They should have double their server capacity
by adding another Raspberry Pi.
Australia’s IT and retail communities are picking up the pieces today, after an epic e-commerce fail that has seen a much-hyped ‘click frenzy’ fail to satisfy most punters. Online retailing is under-developed in in Australia. Few established retailers take it seriously or do it well, while international giants like Amazon have …
by adding another Raspberry Pi.
Especially after reading this:
Consumers welcome it. Bricks & mortar shops rush to reinforce their wooden sides.
and other mixed metaphors.
Much hyped? I only heard of it this morning after it failed.
They were on to a good idea though. I've already done my Christmas shopping, online, via US sites. Who wants to wait in line at the shops? Especially now that the big ones are charging for parking.
I only heard about it on the evening TV news, but because I live in Western Australia, the frenzy was already under way when the news story ran. You'd think that an online retail sale would want to promote itself rather heavily online, rather than relying on a last-minute blurb on the "old media."
I was fortunate enough to have a (painfully slow) shufti before the site crashed. It was mostly garbage (as sites like gizmodo had already mentioned), but I did manage to snag a decent deal on a laptop. It was within my price bracket (the overwhelming majority of the "discount" laptops were expensive high-end models), and a significantly better model than I would have gotten otherwise.
I wonder if anybody is going to use this meltdown as an argument in favour of the NBN....
I got nothing for the pool room at all.
...would absolutely clean up if they moved into the market here. Most retailers (with bricks origin) will sell you exactly the same item at exactly the same price with delivery thrown on top. No online discount and postage is often another profit making exercise. I recently bought a particular type of memory stick I was after online and was fortunate to find it with no postage. Some outlets offering a similar sale price wanted $15.95 postage! That's £10 postage for a memory stick! Australia doesn't even seem to have decent distance selling laws forcing the retailer to cover return postage for broken/faulty/not as described items.
Retailers have zero clue over here and just want the Government to levy taxes on overseas purchases in an effort to shore-up their uncompetitive business model. It would really screw them if Amazon came onshore. What then Mr Harvey?
There are 20 million Aussies living in a land almost the size of the US - which has 350+ million. You produce almost nothing natively besides minerals, natural gas, and sheep. And to make it worse, that 20 million is nearly all distributed at the perimeter of the country - making all transport expensive.
The real failure in Australia, which I suspect Amazon has already dreaded enough to stay away from for all these years, is a lack of reasonably priced internal air delivery. Delivery from Hong Kong to Melbourne is often as cheap as Sydney to Melbs. It is hard to run a centralised distribution model without cheap shipping - and Oz doesn't have the scale and volume that drives down the price of air delivery in the US, nor the small geography that enables land-based delivery here in the UK. I suspect that if Amazon makes it work in Oz, it will be because they use their international shipping leverage and high volumes to score reduced air shipping rates. And again, only an Amazon-sized company could do that...

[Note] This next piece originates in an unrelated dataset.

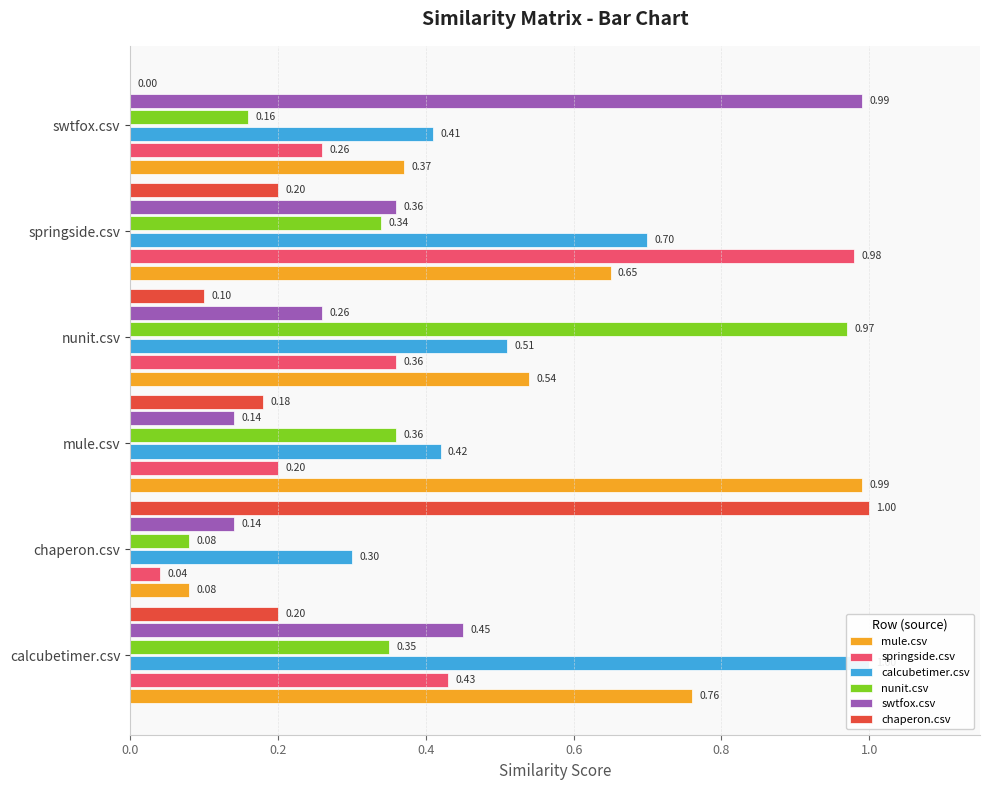

Count the calcubetimer.csv values in the range 0 to 1.

6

Sorry, but they're not located at the perimeter, mainly a couple of spots on the East coast. Almost 50% of the population live in just 3 cities - Melbourne, Sydney and Brisbane. Nearly 11m people in three cities. Postage for items is costly, not because that's what the vendor gets charged, it's because it's another area where the bastards profiteer. How can you justify $15.95 for postage on a USB stick? It's not lack of reasonably priced internal air delivery it's that the business model of most companies here is "rip-off" and it got that way through protectionism and lack of competition/monopolies. We need an Amazon to break this cycle. Amazon is widely credited with bringing about the boom in online shopping in the UK - the need for a reliable, well priced service that people could trust. Here, we still have companies offering the same crap as their bricks and mortar stores for no discount which, considering the goods will come from the central distribution point, is taking the piss. Even Dixons offers web pricing.
The most galling thing was the (as predicted) justifications in the morning - "We was so successful it falled over! OMG! Come back next year!!".
It was also never clear why users had to go through the portal apart from as a money spinner (I had assumed referral percentages, but perhaps it was just ad dollars) - would have been much more successful to have had retailers align on a hashtag, or provide dedicated deal URLs in advance - there was little reason to build up the hype by promoting "secret deals" and then try to have a million people attempt to pass through any portal at 7.01pm ...
Surely anyone who used it noticed the huge footprint, clunky performance and poor optimization. This is news?
AC because I use it and those above me might be upset if I don't enthusiastically cheerlead for it.
And one of those reasons is that 99% of Austfailia's IT expertise is based in, er, Bangalore.